### [Given passage]
-------------------------
The way motherhood is represented in the media is changing. From recent TV comedies line Motherland, The Let Down and Catastrophe, to films like Bad Moms and A Bad Mom’s Christmas to the stick-figure cartoons of Hurrah For Gin, mothers are increasingly depicted in the midst of domestic chaos, intermingled with bouts of extreme hedonism.
We see mothers confronting incessant demands of frenetic home and work lives by toppling off their bar stool drunk; falling off their bed whilst high and trying to use a breast pump; and chatting with drug dealers in parking lots late at night, with their baby beside them in a car seat. Cutting back on home baking, they are cutting loose and partying hard.
I call this the rise of the ‘mother behaving badly’. The widening array of media representations of motherhood since the early 2010s is a healthy and liberating development. A broader range of ways to publicly inhabit the role of motherhood is now on offer to women. But there are caveats.
“These mothers are cutting back on home baking and cutting loose through hard partying”
Representations of mothers as either demonised villains or perfect saints have ingrained media track records in the British media, particularly in the right wing press. On one side we have the vindictive scorn heaped on the ‘welfare queen’ and ‘chav mum’; on the other we have mothers that are venerated as ‘yummy mummies’ (who look glamorous almost instantly after childbirth) and ‘mumpreneurs’ (who launch businesses from their kitchen tables whilst their children crawl beneath them).
The ‘mother behaving badly’ sits somewhere in between the extremes of vilification and veneration. Rose Byrne’s character yells at her partner in the film Bad Neighbours, before joining a party next door: “I’m allowed to be just as irresponsible as YOU!”. Bad Moms involves mothers rejecting the strictures of perfect PTA (Parent Teacher Association) motherhood to party together; the title of Hurrah for Gin doesn't need much explanation.These characters engage in behaviour more stereotypically associated with men, or women without children. It marks a transformation of the ‘ladette’ (the female version of the new lad, popularised in the 1990s by celebrities like Sara Cox and Zöe Ball). But the ‘lad mom’ cannot afford to ‘behave badly’ as a perpetual lifestyle choice. She engages in temporary bouts of hedonism; she has childcare responsibilities.
-------------------------
### [Dataset section]

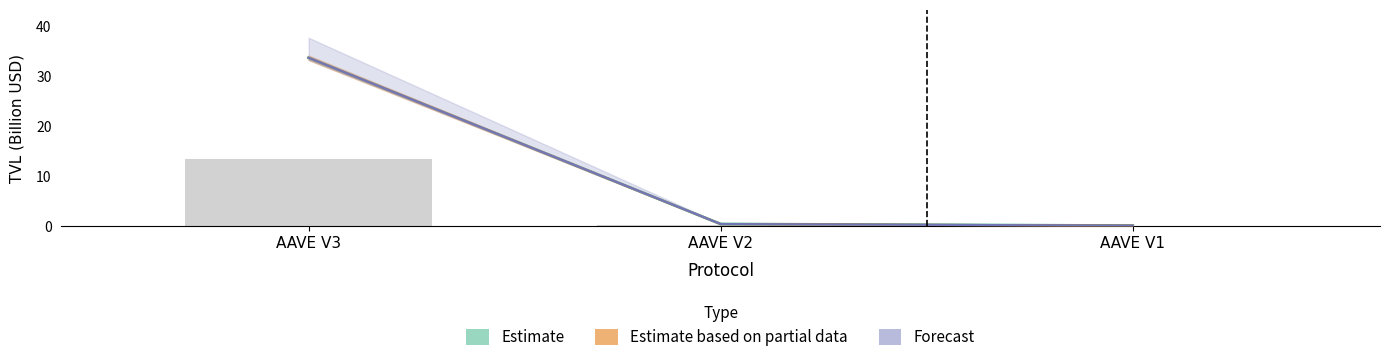

Is the value of change_7d at AAVE V1 greater than the value of tvl at AAVE V1?

No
-------------------------
### [Work instructions]
a: In the passage on motherhood in the media, rewrite everything from "The ‘mother behaving badly’ sits" down to "has childcare responsibilities." with "family duties" in place of "childcare responsibilities".
b: Carry on the passage about how the media portray motherhood, starting after its final sentence.

### [Response list]
a:
The ‘mother behaving badly’ sits somewhere in between the extremes of vilification and veneration. Rose Byrne’s character yells at her partner in the film Bad Neighbours, before joining a party next door: “I’m allowed to be just as irresponsible as YOU!”. Bad Moms involves mothers rejecting the strictures of perfect PTA (Parent Teacher Association) motherhood to party together; the title of Hurrah for Gin doesn't need much explanation.These characters engage in behaviour more stereotypically associated with men, or women without children. It marks a transformation of the ‘ladette’ (the female version of the new lad, popularised in the 1990s by celebrities like Sara Cox and Zöe Ball). But the ‘lad mom’ cannot afford to ‘behave badly’ as a perpetual lifestyle choice. She engages in temporary bouts of hedonism; she has family duties.

b:
Both Bad Moms and Motherland begin with over-stressed women driving their kids to school. One arrives late, covered in pasta with a limping dog, the other shows up at a school closed for holidays. Both are shown overworking whilst their male partners do little or swan around on boats.
These productions often scathingly dramatise how the greater burden of childcare, household responsibility and ‘mental load’ continues to fall on mothers – how they are repeatedly positioned as what writer Rebecca Asher has termed the ‘foundation parent’. These women are royally pissed off with the patriarchal gender regime into which they are flung.
These frenetic multitasking mothers also reflect the current crisis in the ability to care amidst rising inequality, precarity and overwork as a result of neoliberal economic policies. A key goal of second-wave feminism was for men and women to share equally the pleasures and pains of childcare and work in the public sphere. This required a shortened working week and sufficient social support structures.
Instead, over the past 60 years, an increasingly savage, neoliberal form of capitalism has twisted the aims of the feminist movement, making a full-time dual income the baseline norm and ripping away social infrastructure from playcentres for children to libraries. The global north has moved from the single to double income family without meeting the feminist demand for reduced working hours.
The recent spate of media representations of mothers behaving badly echoes this overburdened reality. ‘I’m sorry that we live in a patriarchy and that modern economics is skewed in favour of men!’ the character Julia shouts at her mother (a grandmother avoiding childcare being dumped on her) through the letterbox in Motherland.
‘I’m sorry that we live in a patriarchy and that modern economics is skewed in favour of men!’
Yet these liberating media representations of mothers letting loose and partying hard usually stop short of providing structural social solutions to the problems they reflect, leaving their implicit prescriptions for change within the limited realm of small female friendship squads. What’s more, ‘behaving badly’ is an option only available to certain mothers.
The mother behaving badly in these productions is usually white and middle-class; the working-class mother may help her party, but doesn’t receive as much narrative attention. Rarely is she black or an ethnic minority. Amidst police brutality and racism in the US – where many of these TV shows and movies are made and take place – it’s hard to imagine the transgressive pleasures of raucous and barely legal behaviour being offered to black mothers in the same register.
To really challenge the issues they point to – and create better lives for other people as well as individual mothers behaving badly – productions would need to better reflect the structural causes of their exhaustion too.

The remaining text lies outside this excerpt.